Return, word for word, the passage of the blog post about writer feedback starting with "The Newbie's Guide" and going on through "are tuning in?".

Text shown >>
- - - - - - -

Tuesday, July 22, 2008

Now Somebody Scream

The Newbie's Guide To Publishing Book has been grabbed over 2000 times in the last two weeks. But you couldn't tell by looking at that blog entry, which (at the time of this writing) only has 18 comments.

While feedback is an indicator that people are tuning in, it isn't a precise one. Yet, as writers, we crave feedback on not only our stories, but on our blogs and MySpace and websites.

I'll assume, because you're reading my blog, that you're a writer, and that you'd welcome more feedback. Maybe you want to get comments on your blog. Maybe you want fan mail. Maybe you simply want to know that people are out there, even if they don't even respond.

First issue first, how can you tell people are tuning in?

For download tracking, I use http://www.bfnsoftware.com/, which is free. It requires a bit of HTML knowledge to set up, but once it's up and running you can leave it alone and let it do its thing.

For website and blog hits, I use http://www.statcounter.com/, also free. StatCounter is a great service that not only lets you track hits, both repeat and unique, but also tells you how long the visitor stayed, where they came from, what keywords they used to find you, what browser they viewed you on, and what country they're from, among other things.

For my emailing list, I use http://www.ymlp.com/, which is $160 a year. This allows people to sign up for or remove themselves from my newsletter list, and I can send out 9000 emails just by pressing a button. I've played with other bulk email senders, and found this one to be the best.

If people aren't hitting your site, aren't signing up for your newsletter, I've written extensively on how to drive traffic. Remember to offer free entertainment and information, make sure you have a lot of links going in and coming out, that your metatags are specific, and that you have your URL on your email signature, business cards, and on everything you publish.

- - - - - - -

Source data >>
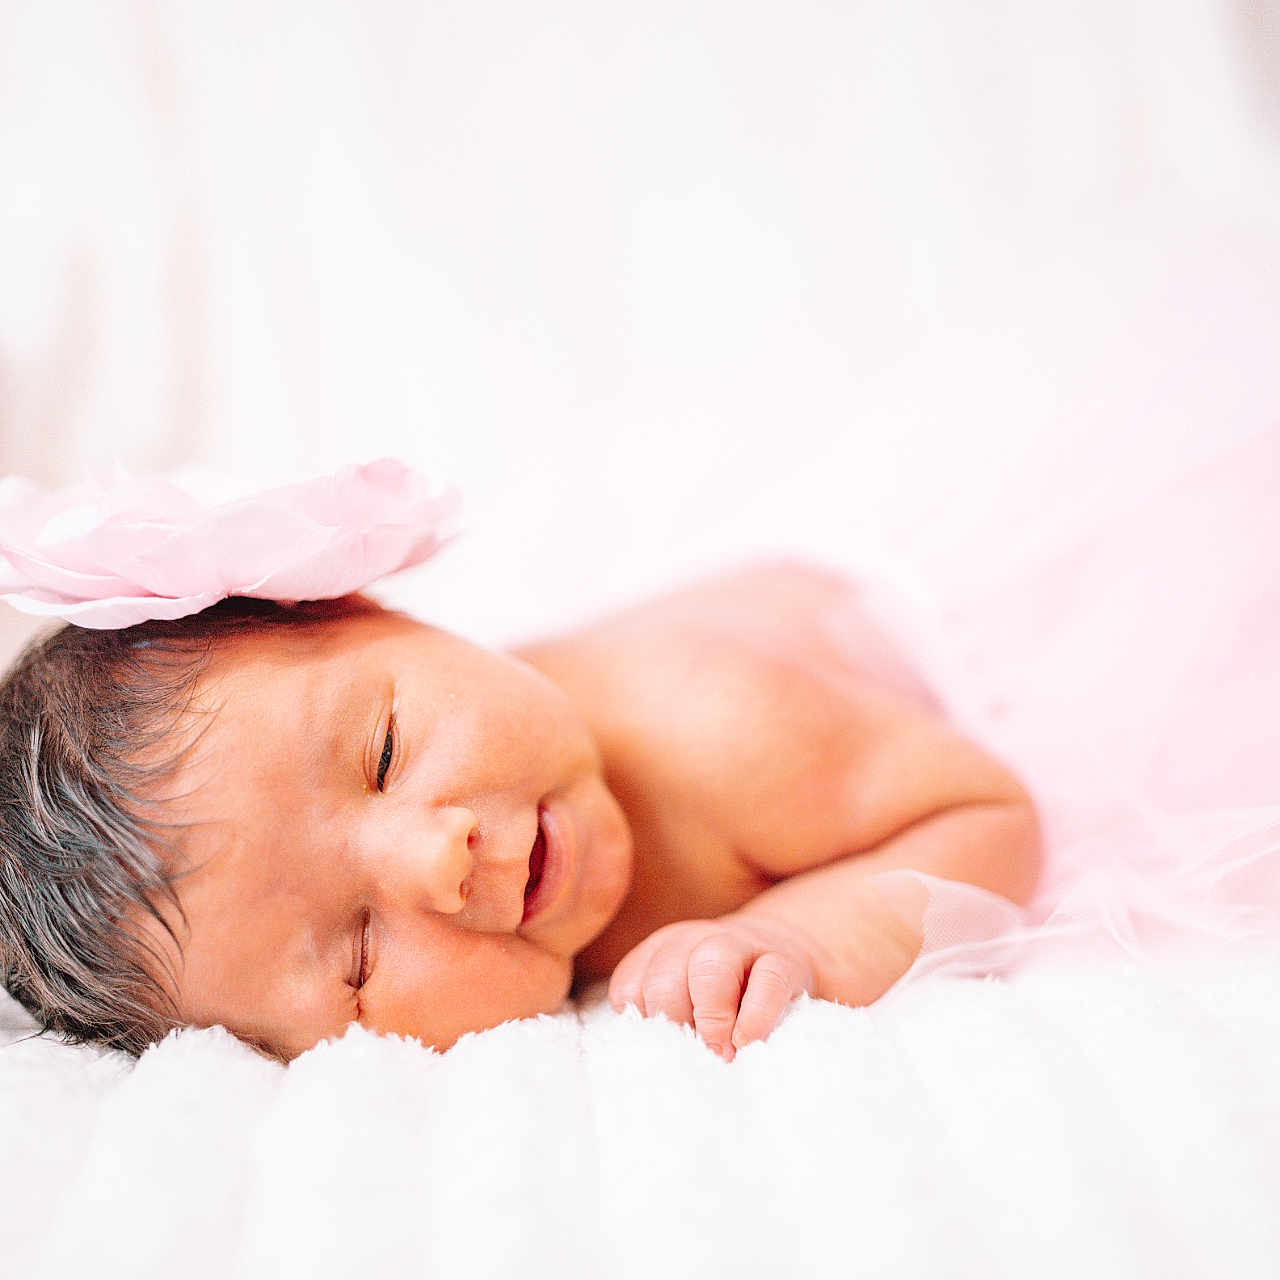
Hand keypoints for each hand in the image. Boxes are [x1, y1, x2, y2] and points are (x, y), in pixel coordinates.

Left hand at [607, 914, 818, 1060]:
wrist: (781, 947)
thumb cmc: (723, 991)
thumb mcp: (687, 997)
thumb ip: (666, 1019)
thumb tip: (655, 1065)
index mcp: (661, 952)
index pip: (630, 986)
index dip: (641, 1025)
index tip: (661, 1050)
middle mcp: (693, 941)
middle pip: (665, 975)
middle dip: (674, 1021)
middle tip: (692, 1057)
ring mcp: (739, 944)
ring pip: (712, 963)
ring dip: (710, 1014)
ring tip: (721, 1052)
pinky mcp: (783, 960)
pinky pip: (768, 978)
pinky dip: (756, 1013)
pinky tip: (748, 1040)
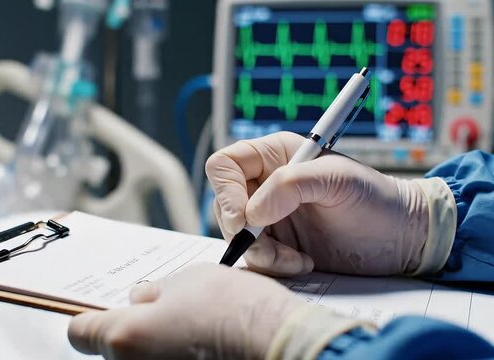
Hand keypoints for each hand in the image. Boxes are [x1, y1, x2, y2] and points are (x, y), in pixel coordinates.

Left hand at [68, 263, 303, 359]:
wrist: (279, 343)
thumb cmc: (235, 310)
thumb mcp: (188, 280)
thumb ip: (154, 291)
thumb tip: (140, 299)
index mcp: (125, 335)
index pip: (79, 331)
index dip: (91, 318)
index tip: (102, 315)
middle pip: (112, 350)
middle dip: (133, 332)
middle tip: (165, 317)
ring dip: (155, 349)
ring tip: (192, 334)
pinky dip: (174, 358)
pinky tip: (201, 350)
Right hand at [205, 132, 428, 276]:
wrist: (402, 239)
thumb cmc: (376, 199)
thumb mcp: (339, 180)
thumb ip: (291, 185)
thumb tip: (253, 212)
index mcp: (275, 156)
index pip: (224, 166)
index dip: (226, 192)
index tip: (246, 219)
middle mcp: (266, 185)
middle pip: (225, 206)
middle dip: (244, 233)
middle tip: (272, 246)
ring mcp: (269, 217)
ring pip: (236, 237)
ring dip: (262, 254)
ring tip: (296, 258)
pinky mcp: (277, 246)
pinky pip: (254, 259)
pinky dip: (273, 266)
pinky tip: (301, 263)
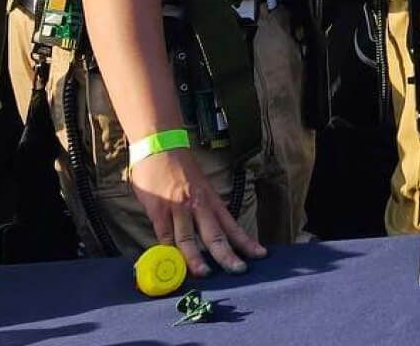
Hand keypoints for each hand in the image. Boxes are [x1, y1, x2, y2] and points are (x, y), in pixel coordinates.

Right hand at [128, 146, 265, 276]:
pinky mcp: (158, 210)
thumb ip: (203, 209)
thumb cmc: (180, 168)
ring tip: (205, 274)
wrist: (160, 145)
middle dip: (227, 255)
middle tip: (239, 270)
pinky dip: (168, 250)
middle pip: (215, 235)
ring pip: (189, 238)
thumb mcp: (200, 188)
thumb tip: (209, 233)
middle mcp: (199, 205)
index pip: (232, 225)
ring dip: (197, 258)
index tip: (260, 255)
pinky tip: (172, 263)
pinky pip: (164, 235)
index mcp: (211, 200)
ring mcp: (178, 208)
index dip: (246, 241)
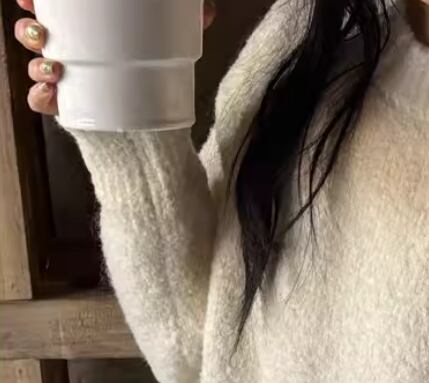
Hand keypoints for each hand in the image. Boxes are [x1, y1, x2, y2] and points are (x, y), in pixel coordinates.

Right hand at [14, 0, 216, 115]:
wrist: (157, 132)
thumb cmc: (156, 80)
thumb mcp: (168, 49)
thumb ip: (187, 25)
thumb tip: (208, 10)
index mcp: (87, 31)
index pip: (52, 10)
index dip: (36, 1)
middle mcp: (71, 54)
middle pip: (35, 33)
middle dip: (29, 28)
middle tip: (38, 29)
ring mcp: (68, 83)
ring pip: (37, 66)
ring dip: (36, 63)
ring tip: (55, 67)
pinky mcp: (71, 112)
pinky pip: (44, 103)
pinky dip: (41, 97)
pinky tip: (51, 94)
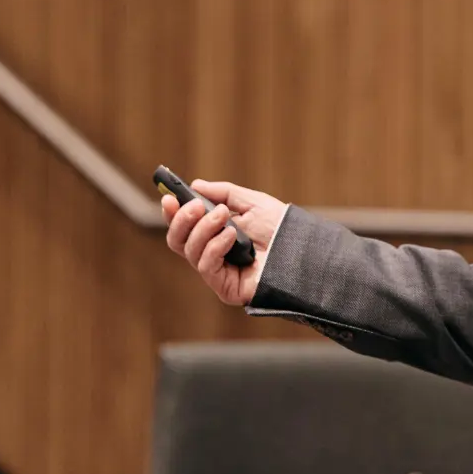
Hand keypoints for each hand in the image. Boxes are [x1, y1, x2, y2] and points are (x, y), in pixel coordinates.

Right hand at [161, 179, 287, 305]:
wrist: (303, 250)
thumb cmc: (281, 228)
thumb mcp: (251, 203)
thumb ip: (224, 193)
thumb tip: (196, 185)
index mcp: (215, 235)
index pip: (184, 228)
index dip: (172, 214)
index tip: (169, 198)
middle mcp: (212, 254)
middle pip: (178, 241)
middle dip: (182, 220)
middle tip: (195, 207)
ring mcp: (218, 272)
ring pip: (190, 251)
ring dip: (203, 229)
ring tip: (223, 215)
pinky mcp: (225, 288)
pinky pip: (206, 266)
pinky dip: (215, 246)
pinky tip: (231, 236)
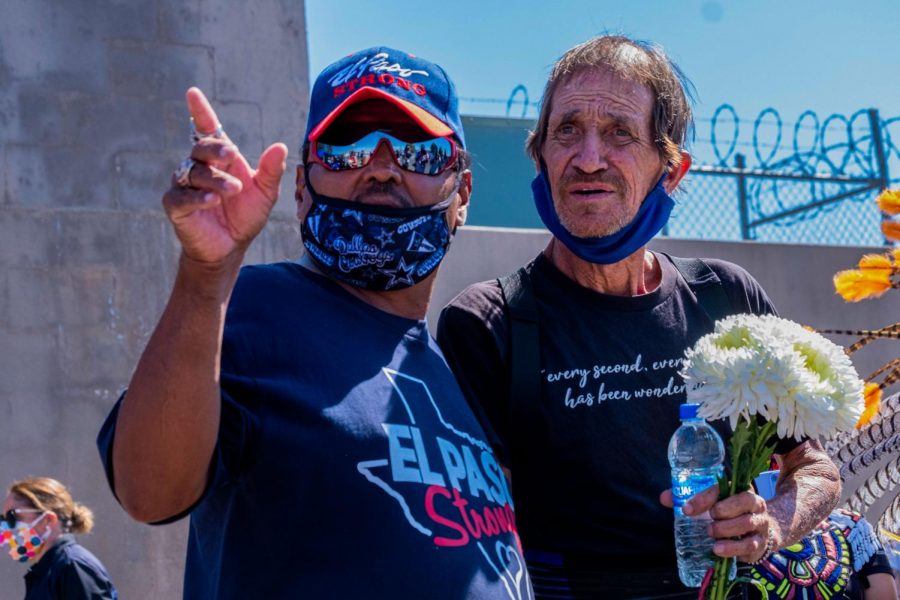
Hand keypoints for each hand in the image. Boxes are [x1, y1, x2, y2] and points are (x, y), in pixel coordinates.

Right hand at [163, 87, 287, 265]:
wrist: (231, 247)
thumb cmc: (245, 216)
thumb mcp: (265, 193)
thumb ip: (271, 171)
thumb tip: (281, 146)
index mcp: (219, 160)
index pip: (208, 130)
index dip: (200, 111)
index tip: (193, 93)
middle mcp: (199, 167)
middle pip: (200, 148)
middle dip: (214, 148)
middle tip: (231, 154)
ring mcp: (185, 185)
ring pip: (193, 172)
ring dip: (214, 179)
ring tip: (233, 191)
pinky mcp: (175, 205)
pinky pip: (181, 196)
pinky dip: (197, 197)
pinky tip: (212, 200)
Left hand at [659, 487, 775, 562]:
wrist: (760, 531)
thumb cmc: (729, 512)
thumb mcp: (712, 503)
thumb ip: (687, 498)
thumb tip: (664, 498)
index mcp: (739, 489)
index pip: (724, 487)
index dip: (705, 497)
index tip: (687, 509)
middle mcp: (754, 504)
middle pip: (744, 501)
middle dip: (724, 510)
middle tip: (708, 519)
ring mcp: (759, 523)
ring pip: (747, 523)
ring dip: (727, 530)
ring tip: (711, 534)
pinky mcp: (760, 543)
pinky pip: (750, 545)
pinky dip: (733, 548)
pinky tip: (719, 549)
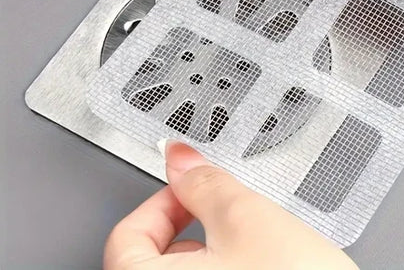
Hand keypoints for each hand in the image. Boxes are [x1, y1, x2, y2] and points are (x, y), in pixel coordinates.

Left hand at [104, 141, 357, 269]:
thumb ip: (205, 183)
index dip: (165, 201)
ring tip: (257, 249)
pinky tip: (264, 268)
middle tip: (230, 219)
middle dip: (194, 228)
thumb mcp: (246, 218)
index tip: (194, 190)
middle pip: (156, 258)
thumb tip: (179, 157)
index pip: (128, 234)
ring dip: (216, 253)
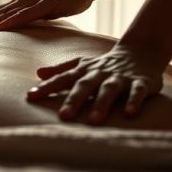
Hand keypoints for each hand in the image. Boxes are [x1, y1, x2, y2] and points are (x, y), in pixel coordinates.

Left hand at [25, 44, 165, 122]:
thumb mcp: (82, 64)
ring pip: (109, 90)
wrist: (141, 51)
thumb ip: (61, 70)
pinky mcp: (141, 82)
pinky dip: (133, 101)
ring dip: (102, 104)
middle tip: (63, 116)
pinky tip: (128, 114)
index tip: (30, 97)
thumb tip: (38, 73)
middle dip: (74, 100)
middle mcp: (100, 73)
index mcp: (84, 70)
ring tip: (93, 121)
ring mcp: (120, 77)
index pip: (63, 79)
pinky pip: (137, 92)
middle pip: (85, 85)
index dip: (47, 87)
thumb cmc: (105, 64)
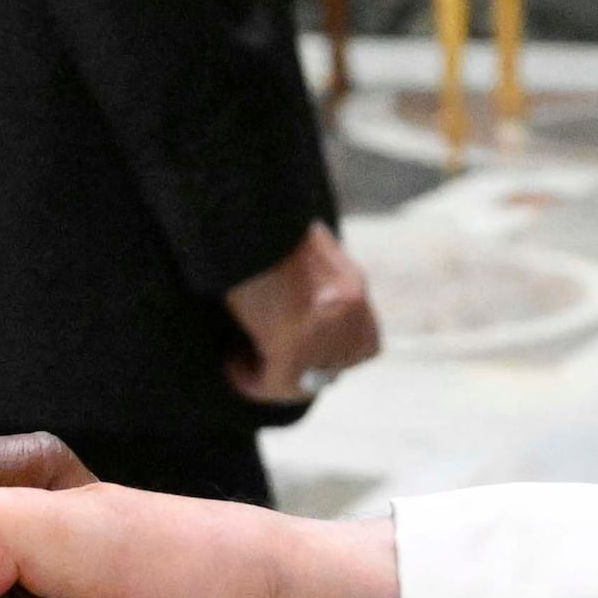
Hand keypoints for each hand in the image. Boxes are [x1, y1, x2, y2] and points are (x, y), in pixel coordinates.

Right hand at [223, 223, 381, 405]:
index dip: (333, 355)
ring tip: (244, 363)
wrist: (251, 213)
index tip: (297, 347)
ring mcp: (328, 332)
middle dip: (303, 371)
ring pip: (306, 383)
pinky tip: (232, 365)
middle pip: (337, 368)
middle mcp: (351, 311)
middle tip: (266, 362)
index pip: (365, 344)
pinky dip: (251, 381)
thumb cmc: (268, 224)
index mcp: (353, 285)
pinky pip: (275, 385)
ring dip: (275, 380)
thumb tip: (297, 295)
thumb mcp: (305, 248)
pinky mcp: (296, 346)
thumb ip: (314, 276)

- - - - - - -

Problem solution >>
The Newbie's Guide To Publishing Book has been grabbed over 2000 times in the last two weeks. But you couldn't tell by looking at that blog entry, which (at the time of this writing) only has 18 comments.

While feedback is an indicator that people are tuning in, it isn't a precise one. Yet, as writers, we crave feedback on not only our stories, but on our blogs and MySpace and websites.

I'll assume, because you're reading my blog, that you're a writer, and that you'd welcome more feedback. Maybe you want to get comments on your blog. Maybe you want fan mail. Maybe you simply want to know that people are out there, even if they don't even respond.

First issue first, how can you tell people are tuning in?